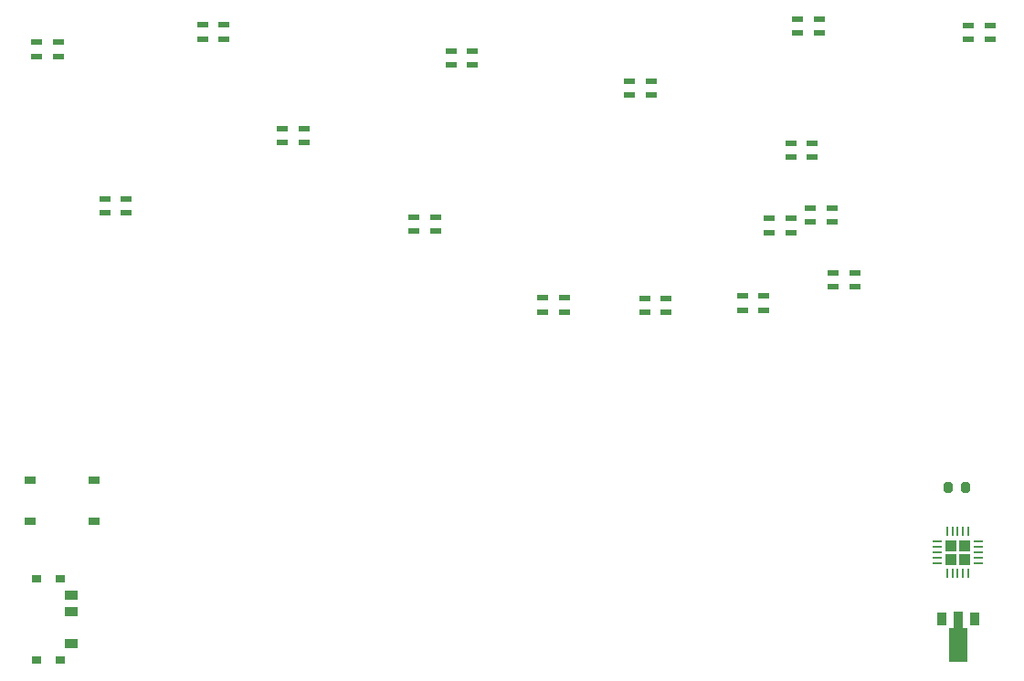
<source format=gbr>
%TF.GenerationSoftware,KiCad,Pcbnew,7.0.6*%
%TF.CreationDate,2023-11-05T20:30:34+01:00*%
%TF.ProjectId,Julkort,4a756c6b-6f72-4742-9e6b-696361645f70,rev?*%
%TF.SameCoordinates,Original*%
%TF.FileFunction,Paste,Top*%
%TF.FilePolarity,Positive*%
%FSLAX46Y46*%
G04 Gerber Fmt 4.6, Leading zero omitted, Abs format (unit mm)*
G04 Created by KiCad (PCBNEW 7.0.6) date 2023-11-05 20:30:34*
%MOMM*%
%LPD*%
G01*
G04 APERTURE LIST*
G04 Aperture macros list*
%AMRoundRect*
0 Rectangle with rounded corners*
0 $1 Rounding radius*
0 $2 $3 $4 $5 $6 $7 $8 $9 X,Y pos of 4 corners*
0 Add a 4 corners polygon primitive as box body*
4,1,4,$2,$3,$4,$5,$6,$7,$8,$9,$2,$3,0*
0 Add four circle primitives for the rounded corners*
1,1,$1+$1,$2,$3*
1,1,$1+$1,$4,$5*
1,1,$1+$1,$6,$7*
1,1,$1+$1,$8,$9*
0 Add four rect primitives between the rounded corners*
20,1,$1+$1,$2,$3,$4,$5,0*
20,1,$1+$1,$4,$5,$6,$7,0*
20,1,$1+$1,$6,$7,$8,$9,0*
20,1,$1+$1,$8,$9,$2,$3,0*%
%AMFreePoly0*
4,1,9,3.862500,-0.866500,0.737500,-0.866500,0.737500,-0.450000,-0.737500,-0.450000,-0.737500,0.450000,0.737500,0.450000,0.737500,0.866500,3.862500,0.866500,3.862500,-0.866500,3.862500,-0.866500,$1*%
G04 Aperture macros list end*
%ADD10R,1.000000X0.600000*%
%ADD11RoundRect,0.200000X0.200000X0.275000X-0.200000X0.275000X-0.200000X-0.275000X0.200000X-0.275000X0*%
%ADD12R,0.900000X1.300000*%
%ADD13FreePoly0,270.000000*%
%ADD14R,1.200000X0.900000*%
%ADD15R,0.900000X0.800000*%
%ADD16RoundRect,0.249999X-0.290001X-0.290001X0.290001X-0.290001X0.290001X0.290001X-0.290001X0.290001X0*%
%ADD17RoundRect,0.062500X-0.350000X-0.062500X0.350000X-0.062500X0.350000X0.062500X-0.350000X0.062500X0*%
%ADD18RoundRect,0.062500X-0.062500X-0.350000X0.062500X-0.350000X0.062500X0.350000X-0.062500X0.350000X0*%
%ADD19R,1.000000X0.750000*%
G04 APERTURE END LIST*
D10*
%TO.C,D14*%
X148020075Y-85969201D03*
X148020075Y-87269201D03*
X150020075Y-87269201D03*
X150020075Y-85969201D03*
%TD*%
%TO.C,D12*%
X143538947Y-100139957D03*
X143538947Y-101439957D03*
X145538947Y-101439957D03*
X145538947Y-100139957D03*
%TD*%
D11*
%TO.C,R1*%
X164269654Y-117873176D03*
X162619654Y-117873176D03*
%TD*%
D12*
%TO.C,U2*%
X165054247Y-130104485D03*
D13*
X163554247Y-130191985D03*
D12*
X162054247Y-130104485D03*
%TD*%
D14*
%TO.C,J1*%
X81374644Y-132389317D03*
X81374644Y-129389317D03*
X81374644Y-127889317D03*
D15*
X80324644Y-126339317D03*
X80324644Y-133939317D03*
X78124644Y-133939317D03*
X78124644Y-126339317D03*
%TD*%
D10*
%TO.C,D9*%
X113130595Y-92830523D03*
X113130595Y-94130523D03*
X115130595Y-94130523D03*
X115130595Y-92830523D03*
%TD*%
%TO.C,D2*%
X148653278Y-74448155D03*
X148653278Y-75748155D03*
X150653278Y-75748155D03*
X150653278Y-74448155D03*
%TD*%
%TO.C,D15*%
X149864617Y-91956466D03*
X149864617Y-93256466D03*
X151864617Y-93256466D03*
X151864617Y-91956466D03*
%TD*%
%TO.C,D8*%
X100935621Y-84596700D03*
X100935621Y-85896700D03*
X102935621Y-85896700D03*
X102935621Y-84596700D03*
%TD*%
D16*
%TO.C,U1*%
X162885410Y-123297699D03*
X162885410Y-124547699D03*
X164135410Y-123297699D03*
X164135410Y-124547699D03*
D17*
X161572910Y-122922699D03*
X161572910Y-123422699D03*
X161572910Y-123922699D03*
X161572910Y-124422699D03*
X161572910Y-124922699D03*
D18*
X162510410Y-125860199D03*
X163010410Y-125860199D03*
X163510410Y-125860199D03*
X164010410Y-125860199D03*
X164510410Y-125860199D03*
D17*
X165447910Y-124922699D03*
X165447910Y-124422699D03*
X165447910Y-123922699D03*
X165447910Y-123422699D03*
X165447910Y-122922699D03*
D18*
X164510410Y-121985199D03*
X164010410Y-121985199D03*
X163510410Y-121985199D03*
X163010410Y-121985199D03*
X162510410Y-121985199D03*
%TD*%
D10*
%TO.C,D3*%
X133070128Y-80227600D03*
X133070128Y-81527600D03*
X135070128Y-81527600D03*
X135070128Y-80227600D03*
%TD*%
%TO.C,D5*%
X93493551Y-75010598D03*
X93493551Y-76310598D03*
X95493551Y-76310598D03*
X95493551Y-75010598D03*
%TD*%
%TO.C,D10*%
X125029939Y-100321800D03*
X125029939Y-101621800D03*
X127029939Y-101621800D03*
X127029939Y-100321800D03*
%TD*%
%TO.C,D1*%
X164493092Y-75061875D03*
X164493092Y-76361875D03*
X166493092Y-76361875D03*
X166493092Y-75061875D03*
%TD*%
D19*
%TO.C,S1*%
X77499405Y-117249277D03*
X83499405Y-117249277D03*
X77499405Y-120999277D03*
X83499405Y-120999277D03*
%TD*%
D10*
%TO.C,D7*%
X84452863Y-91128432D03*
X84452863Y-92428432D03*
X86452863Y-92428432D03*
X86452863Y-91128432D03*
%TD*%
%TO.C,D13*%
X146055928Y-92943768D03*
X146055928Y-94243768D03*
X148055928Y-94243768D03*
X148055928Y-92943768D03*
%TD*%
%TO.C,D4*%
X116541637Y-77407412D03*
X116541637Y-78707412D03*
X118541637Y-78707412D03*
X118541637Y-77407412D03*
%TD*%
%TO.C,D6*%
X78148571Y-76610787D03*
X78148571Y-77910787D03*
X80148571Y-77910787D03*
X80148571Y-76610787D03*
%TD*%
%TO.C,D16*%
X151975158Y-97983820D03*
X151975158Y-99283820D03*
X153975158Y-99283820D03*
X153975158Y-97983820D03*
%TD*%
%TO.C,D11*%
X134479275Y-100360766D03*
X134479275Y-101660766D03*
X136479275Y-101660766D03*
X136479275Y-100360766D03*
%TD*%
M02*

</source>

PROBLEM STATEMENT:
From the records above, quote only the lines running from the line with "X148653278Y-74448155D03*" to the line with "X84452863Y-92428432D03*", both lines included.

TASK RESULT:
X148653278Y-74448155D03*
X148653278Y-75748155D03*
X150653278Y-75748155D03*
X150653278Y-74448155D03*
%TD*%
%TO.C,D15*%
X149864617Y-91956466D03*
X149864617Y-93256466D03*
X151864617Y-93256466D03*
X151864617Y-91956466D03*
%TD*%
%TO.C,D8*%
X100935621Y-84596700D03*
X100935621Y-85896700D03*
X102935621Y-85896700D03*
X102935621Y-84596700D03*
%TD*%
D16*
%TO.C,U1*%
X162885410Y-123297699D03*
X162885410Y-124547699D03*
X164135410Y-123297699D03*
X164135410Y-124547699D03*
D17*
X161572910Y-122922699D03*
X161572910Y-123422699D03*
X161572910Y-123922699D03*
X161572910Y-124422699D03*
X161572910Y-124922699D03*
D18*
X162510410Y-125860199D03*
X163010410Y-125860199D03*
X163510410Y-125860199D03*
X164010410Y-125860199D03*
X164510410Y-125860199D03*
D17*
X165447910Y-124922699D03*
X165447910Y-124422699D03*
X165447910Y-123922699D03*
X165447910Y-123422699D03*
X165447910Y-122922699D03*
D18*
X164510410Y-121985199D03*
X164010410Y-121985199D03*
X163510410Y-121985199D03*
X163010410Y-121985199D03*
X162510410Y-121985199D03*
%TD*%
D10*
%TO.C,D3*%
X133070128Y-80227600D03*
X133070128Y-81527600D03*
X135070128Y-81527600D03*
X135070128Y-80227600D03*
%TD*%
%TO.C,D5*%
X93493551Y-75010598D03*
X93493551Y-76310598D03*
X95493551Y-76310598D03*
X95493551Y-75010598D03*
%TD*%
%TO.C,D10*%
X125029939Y-100321800D03*
X125029939Y-101621800D03*
X127029939Y-101621800D03*
X127029939Y-100321800D03*
%TD*%
%TO.C,D1*%
X164493092Y-75061875D03*
X164493092Y-76361875D03*
X166493092Y-76361875D03*
X166493092Y-75061875D03*
%TD*%
D19*
%TO.C,S1*%
X77499405Y-117249277D03*
X83499405Y-117249277D03*
X77499405Y-120999277D03*
X83499405Y-120999277D03*
%TD*%
D10*
%TO.C,D7*%
X84452863Y-91128432D03*
X84452863Y-92428432D03*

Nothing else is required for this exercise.